Dataset items:

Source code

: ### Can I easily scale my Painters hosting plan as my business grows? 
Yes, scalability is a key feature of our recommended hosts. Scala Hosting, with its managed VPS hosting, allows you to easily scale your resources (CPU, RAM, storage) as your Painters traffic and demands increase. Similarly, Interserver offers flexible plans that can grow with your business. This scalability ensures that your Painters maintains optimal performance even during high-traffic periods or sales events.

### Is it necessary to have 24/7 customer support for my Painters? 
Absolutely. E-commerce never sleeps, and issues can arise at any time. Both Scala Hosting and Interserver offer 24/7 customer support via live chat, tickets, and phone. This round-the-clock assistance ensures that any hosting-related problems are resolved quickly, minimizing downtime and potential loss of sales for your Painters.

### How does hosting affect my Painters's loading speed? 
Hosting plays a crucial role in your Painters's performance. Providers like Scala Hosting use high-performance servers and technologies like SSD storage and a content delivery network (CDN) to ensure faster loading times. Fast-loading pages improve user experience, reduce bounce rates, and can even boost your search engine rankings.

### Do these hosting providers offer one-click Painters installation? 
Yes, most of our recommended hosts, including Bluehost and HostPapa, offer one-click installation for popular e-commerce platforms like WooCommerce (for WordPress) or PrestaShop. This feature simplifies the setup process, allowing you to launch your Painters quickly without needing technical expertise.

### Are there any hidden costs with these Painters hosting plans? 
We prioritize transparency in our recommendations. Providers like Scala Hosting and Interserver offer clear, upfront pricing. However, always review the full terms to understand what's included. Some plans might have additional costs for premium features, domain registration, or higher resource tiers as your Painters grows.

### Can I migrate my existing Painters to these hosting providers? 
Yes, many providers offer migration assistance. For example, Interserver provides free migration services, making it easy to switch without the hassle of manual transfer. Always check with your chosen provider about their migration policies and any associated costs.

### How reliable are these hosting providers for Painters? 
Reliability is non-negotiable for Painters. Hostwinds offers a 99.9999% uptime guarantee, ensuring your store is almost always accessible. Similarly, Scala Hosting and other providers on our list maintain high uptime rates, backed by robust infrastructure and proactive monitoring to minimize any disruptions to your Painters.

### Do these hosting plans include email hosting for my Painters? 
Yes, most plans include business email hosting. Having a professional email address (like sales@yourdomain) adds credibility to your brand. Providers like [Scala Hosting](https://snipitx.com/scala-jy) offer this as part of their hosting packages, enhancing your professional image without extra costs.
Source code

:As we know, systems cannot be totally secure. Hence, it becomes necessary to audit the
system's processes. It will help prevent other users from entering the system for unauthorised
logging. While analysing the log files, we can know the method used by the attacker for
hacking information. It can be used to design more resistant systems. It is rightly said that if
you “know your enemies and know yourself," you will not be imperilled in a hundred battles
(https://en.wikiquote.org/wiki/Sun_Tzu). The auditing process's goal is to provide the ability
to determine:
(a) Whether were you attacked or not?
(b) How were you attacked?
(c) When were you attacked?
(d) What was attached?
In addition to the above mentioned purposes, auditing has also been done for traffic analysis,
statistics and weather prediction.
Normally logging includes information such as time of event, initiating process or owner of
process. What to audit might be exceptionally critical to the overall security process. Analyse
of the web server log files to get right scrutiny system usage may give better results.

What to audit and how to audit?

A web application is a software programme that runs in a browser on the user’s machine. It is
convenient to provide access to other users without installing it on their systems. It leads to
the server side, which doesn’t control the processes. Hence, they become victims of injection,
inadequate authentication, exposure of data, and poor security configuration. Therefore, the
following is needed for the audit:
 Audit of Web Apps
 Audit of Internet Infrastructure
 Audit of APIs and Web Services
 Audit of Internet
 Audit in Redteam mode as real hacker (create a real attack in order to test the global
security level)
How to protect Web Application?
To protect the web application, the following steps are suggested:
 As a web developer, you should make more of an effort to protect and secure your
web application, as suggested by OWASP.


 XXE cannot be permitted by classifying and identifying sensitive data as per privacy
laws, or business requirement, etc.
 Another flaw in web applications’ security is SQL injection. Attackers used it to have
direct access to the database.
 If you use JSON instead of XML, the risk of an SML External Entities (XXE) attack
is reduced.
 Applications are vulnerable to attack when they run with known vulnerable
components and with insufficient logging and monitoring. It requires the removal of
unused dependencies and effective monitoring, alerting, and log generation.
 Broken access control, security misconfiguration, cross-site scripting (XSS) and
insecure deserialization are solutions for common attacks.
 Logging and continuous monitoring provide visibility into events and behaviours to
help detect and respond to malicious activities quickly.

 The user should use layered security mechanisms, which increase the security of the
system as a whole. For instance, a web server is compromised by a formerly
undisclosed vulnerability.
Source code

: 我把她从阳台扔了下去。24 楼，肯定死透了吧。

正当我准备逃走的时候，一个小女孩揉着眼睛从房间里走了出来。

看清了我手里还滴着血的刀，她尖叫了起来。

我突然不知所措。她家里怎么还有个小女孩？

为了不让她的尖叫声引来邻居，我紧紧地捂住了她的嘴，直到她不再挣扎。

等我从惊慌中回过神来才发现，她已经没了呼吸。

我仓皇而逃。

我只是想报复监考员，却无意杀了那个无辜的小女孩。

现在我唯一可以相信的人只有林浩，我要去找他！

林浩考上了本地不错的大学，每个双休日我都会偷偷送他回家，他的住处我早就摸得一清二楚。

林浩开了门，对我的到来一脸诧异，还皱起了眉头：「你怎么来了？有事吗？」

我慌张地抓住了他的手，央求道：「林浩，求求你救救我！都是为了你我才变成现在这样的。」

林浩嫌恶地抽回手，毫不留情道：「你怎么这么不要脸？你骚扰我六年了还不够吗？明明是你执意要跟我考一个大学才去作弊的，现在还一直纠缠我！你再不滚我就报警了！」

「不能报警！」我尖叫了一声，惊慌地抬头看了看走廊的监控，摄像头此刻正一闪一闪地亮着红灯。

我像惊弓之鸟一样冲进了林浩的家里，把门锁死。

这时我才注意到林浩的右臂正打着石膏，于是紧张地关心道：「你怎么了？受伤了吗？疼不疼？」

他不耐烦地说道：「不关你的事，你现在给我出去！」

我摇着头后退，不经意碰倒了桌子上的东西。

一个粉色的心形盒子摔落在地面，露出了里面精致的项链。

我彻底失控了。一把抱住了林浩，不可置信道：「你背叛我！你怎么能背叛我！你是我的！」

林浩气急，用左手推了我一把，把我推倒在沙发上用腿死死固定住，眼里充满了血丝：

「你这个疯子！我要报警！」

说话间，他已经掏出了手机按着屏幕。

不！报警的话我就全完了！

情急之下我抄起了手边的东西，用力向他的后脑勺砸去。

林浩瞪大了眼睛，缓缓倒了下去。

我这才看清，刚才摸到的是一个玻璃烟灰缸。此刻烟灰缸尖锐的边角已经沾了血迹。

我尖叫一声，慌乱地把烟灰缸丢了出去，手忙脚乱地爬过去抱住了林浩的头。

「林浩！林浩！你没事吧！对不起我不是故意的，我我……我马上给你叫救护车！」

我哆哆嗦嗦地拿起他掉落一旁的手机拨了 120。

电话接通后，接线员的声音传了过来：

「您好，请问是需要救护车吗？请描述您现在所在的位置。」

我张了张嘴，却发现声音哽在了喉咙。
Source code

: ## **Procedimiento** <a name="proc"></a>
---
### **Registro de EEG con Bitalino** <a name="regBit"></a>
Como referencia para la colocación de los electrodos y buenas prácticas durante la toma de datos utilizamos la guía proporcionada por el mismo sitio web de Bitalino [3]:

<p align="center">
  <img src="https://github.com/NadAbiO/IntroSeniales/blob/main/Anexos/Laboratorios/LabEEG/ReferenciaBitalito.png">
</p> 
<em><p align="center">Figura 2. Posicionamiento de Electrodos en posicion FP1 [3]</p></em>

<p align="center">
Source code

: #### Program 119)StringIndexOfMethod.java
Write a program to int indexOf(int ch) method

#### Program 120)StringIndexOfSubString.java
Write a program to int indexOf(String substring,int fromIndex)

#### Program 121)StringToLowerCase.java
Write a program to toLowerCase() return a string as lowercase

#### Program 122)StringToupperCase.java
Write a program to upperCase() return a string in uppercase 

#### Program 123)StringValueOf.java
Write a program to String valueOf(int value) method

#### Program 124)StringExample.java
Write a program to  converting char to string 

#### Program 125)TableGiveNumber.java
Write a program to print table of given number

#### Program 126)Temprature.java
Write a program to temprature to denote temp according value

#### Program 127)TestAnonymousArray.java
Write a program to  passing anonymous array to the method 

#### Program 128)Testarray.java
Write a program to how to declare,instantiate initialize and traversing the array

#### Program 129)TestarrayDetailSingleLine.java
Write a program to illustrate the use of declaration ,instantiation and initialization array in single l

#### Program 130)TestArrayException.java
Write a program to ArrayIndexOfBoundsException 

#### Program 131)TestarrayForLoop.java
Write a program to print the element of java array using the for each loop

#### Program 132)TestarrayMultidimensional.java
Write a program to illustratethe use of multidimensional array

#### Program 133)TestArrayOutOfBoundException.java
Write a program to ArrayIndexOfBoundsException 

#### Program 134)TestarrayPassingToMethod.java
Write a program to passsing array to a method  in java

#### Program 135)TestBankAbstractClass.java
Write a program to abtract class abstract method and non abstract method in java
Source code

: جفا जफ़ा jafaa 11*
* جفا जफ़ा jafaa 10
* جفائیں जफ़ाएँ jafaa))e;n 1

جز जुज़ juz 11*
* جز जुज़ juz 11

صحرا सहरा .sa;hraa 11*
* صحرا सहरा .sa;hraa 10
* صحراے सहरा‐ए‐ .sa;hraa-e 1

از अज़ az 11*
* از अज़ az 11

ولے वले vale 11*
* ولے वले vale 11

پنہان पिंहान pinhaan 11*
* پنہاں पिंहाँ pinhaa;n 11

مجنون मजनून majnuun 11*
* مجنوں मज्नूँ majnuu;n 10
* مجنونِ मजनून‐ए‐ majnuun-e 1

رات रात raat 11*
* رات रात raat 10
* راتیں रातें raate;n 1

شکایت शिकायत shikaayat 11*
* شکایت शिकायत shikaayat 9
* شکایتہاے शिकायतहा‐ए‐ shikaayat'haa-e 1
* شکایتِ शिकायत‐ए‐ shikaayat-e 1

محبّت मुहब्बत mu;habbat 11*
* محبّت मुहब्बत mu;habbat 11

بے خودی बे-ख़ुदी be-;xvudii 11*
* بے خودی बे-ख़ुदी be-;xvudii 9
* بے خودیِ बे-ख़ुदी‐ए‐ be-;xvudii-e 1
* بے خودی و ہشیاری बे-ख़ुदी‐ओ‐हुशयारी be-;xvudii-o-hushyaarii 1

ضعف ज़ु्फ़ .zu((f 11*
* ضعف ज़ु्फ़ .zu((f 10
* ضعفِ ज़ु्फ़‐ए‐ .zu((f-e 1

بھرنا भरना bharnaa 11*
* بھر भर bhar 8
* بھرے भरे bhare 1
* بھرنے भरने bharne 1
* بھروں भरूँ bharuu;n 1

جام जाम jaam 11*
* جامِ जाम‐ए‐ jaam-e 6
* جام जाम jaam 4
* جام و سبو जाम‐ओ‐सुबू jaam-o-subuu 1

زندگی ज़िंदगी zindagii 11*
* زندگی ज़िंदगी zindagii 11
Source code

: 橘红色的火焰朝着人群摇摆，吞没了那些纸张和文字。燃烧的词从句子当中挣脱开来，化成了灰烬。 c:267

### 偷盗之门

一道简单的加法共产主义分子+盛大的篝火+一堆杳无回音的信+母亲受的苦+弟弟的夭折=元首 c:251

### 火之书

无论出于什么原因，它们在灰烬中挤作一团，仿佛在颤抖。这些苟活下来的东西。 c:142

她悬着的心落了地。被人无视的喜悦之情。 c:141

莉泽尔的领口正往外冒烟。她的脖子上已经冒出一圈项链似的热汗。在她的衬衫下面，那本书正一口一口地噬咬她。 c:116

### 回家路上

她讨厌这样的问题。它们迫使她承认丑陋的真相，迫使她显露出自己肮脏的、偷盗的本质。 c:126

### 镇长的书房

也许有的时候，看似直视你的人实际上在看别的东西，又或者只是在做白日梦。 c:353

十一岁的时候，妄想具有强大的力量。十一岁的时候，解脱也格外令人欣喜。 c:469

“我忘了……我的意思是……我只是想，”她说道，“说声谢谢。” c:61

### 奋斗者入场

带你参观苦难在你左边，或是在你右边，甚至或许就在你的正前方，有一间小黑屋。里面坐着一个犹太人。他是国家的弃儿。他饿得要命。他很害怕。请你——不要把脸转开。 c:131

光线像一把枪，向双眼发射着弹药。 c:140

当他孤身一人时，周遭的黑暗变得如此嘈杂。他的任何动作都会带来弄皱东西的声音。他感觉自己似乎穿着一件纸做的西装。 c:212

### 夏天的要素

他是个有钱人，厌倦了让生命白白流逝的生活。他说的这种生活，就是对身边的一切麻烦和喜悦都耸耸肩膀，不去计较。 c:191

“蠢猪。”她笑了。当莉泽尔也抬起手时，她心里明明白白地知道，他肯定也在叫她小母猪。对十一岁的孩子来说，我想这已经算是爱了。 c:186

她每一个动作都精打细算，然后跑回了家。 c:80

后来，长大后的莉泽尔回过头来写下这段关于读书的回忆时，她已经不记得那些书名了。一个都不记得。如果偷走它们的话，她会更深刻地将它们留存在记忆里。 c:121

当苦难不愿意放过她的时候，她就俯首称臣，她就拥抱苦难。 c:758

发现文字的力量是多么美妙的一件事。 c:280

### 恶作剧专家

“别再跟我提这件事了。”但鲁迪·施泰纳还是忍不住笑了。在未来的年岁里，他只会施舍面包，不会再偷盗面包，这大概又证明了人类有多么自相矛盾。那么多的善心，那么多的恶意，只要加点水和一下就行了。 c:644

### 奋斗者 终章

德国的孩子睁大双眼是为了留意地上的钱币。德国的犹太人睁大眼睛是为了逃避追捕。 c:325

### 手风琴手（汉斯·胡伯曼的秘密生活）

● **REQUEST**:
Reproduce the lines verbatim, starting at the line containing "看清了我手里还滴着血的刀，她尖叫了起来。" and ending with the line containing "我像惊弓之鸟一样冲进了林浩的家里，把门锁死。", both included.

● **EXERCISE RESULT**:
看清了我手里还滴着血的刀，她尖叫了起来。

我突然不知所措。她家里怎么还有个小女孩？

为了不让她的尖叫声引来邻居，我紧紧地捂住了她的嘴，直到她不再挣扎。

等我从惊慌中回过神来才发现，她已经没了呼吸。

我仓皇而逃。

我只是想报复监考员，却无意杀了那个无辜的小女孩。

现在我唯一可以相信的人只有林浩，我要去找他！

林浩考上了本地不错的大学，每个双休日我都会偷偷送他回家，他的住处我早就摸得一清二楚。

林浩开了门，对我的到来一脸诧异，还皱起了眉头：「你怎么来了？有事吗？」

我慌张地抓住了他的手，央求道：「林浩，求求你救救我！都是为了你我才变成现在这样的。」

林浩嫌恶地抽回手，毫不留情道：「你怎么这么不要脸？你骚扰我六年了还不够吗？明明是你执意要跟我考一个大学才去作弊的，现在还一直纠缠我！你再不滚我就报警了！」

「不能报警！」我尖叫了一声，惊慌地抬头看了看走廊的监控，摄像头此刻正一闪一闪地亮着红灯。

我像惊弓之鸟一样冲进了林浩的家里，把门锁死。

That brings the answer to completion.